The first thing you want to do if you have to move a house because it can’t stay where it is, the first thing you want to do is make sure it can’t stay where it is. When it can’t, when everyone says no way, then you figure OK—you’ll move it on wheels because by doing that you will preserve it most intact by doing it that way. If you can’t do that because of bridges or too many wires, you consider taking the roof off and moving it on wheels. If you can’t do that, and it’s worthwhile saving, then you take it down and mark it piece by piece. You measure, you draw. Each of our pieces are drawn on a piece of paper including all of the finish trim and you take it down, you give each piece a number and you record that on the paper. It’s a beautifully simple structure on early buildings, they are so simple.

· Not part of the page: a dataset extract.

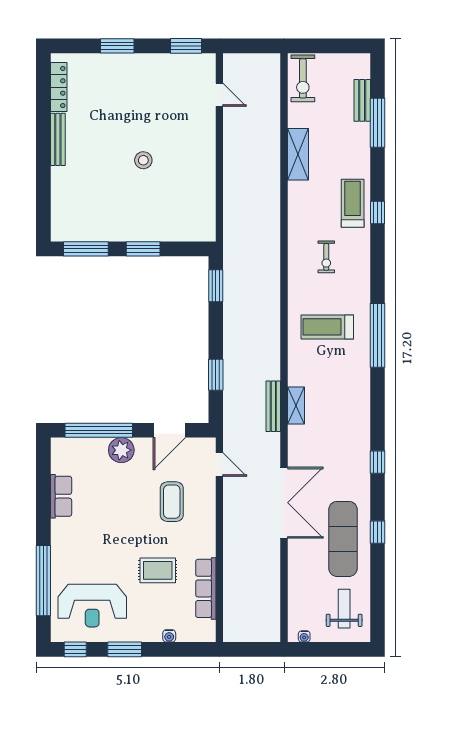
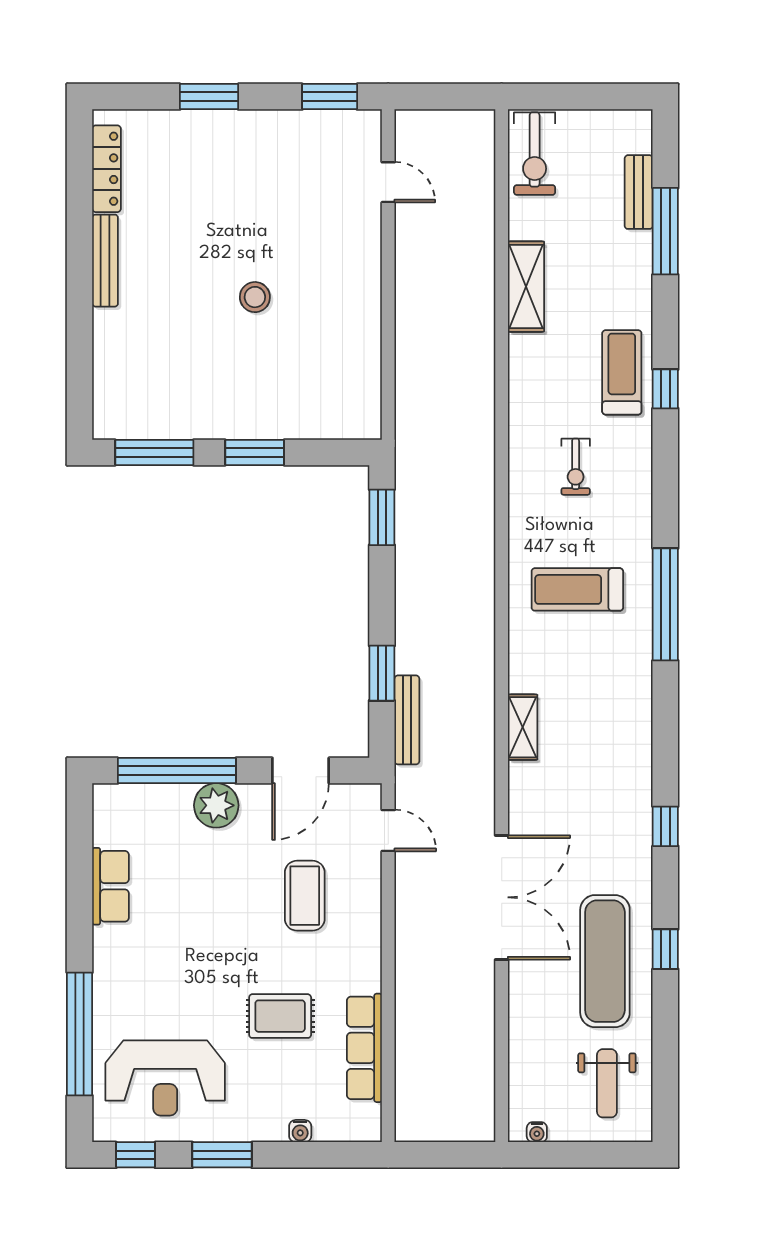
bench: (273, 406) -> (407, 720), moved
weight bench: (344, 609) -> (607, 1083), turned 180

Do you really want to know how I learned all this—I had an old house once that had been in my family since 1690, but over the years the old part of it had become like the back sheds sort of, and when it came my turn to live in it, I wanted to bring that back. A lot of the door and flooring and mantelpieces, etc. were missing and I lived in Rhode Island and I guess I must have had a natural interest in wood, so I went out in the woods and found a lot of old, fallen houses and just collected the stuff for my house. I needed only three or four doors, maybe, but I couldn’t leave anything behind, so I started bringing it all home. I had a barn full of old pieces of houses. Someone heard I had the stuff, they were restoring old houses and they came and wanted to know if they could buy some from me. I said, “No, I can’t part with it.” But I kept collecting more to the point where I began to feel selfish, and once I did that (It’s like taking the first dollar out of the savings bank), then it’s easier after that. Also, it went on to saving everything that’s about to be torn down. When you start saving, you take them apart. When you take them apart, you learn.


Ann, tell me about your work as a potter.


My potting relates in some way to old houses—I wanted to pot because I wanted to touch in some way that part of what the people were doing and somehow pots were very real, as much as chairs and benches.


I love Westport, but I am a Rhode Islander local wise. This is more beautiful and I don’t feel—I don’t see how a boundary line can make a difference. I would like to have a Rhode Island license plate—dumb things like that, but I—when anyone asks me where I’m from, I say I’m from Westport, but I’m a Rhode Islander. It’s something to do with backing up your family heritage, I Guess.


If you could help to make people more aware of what they have here in Westport—that is the change I would like to make.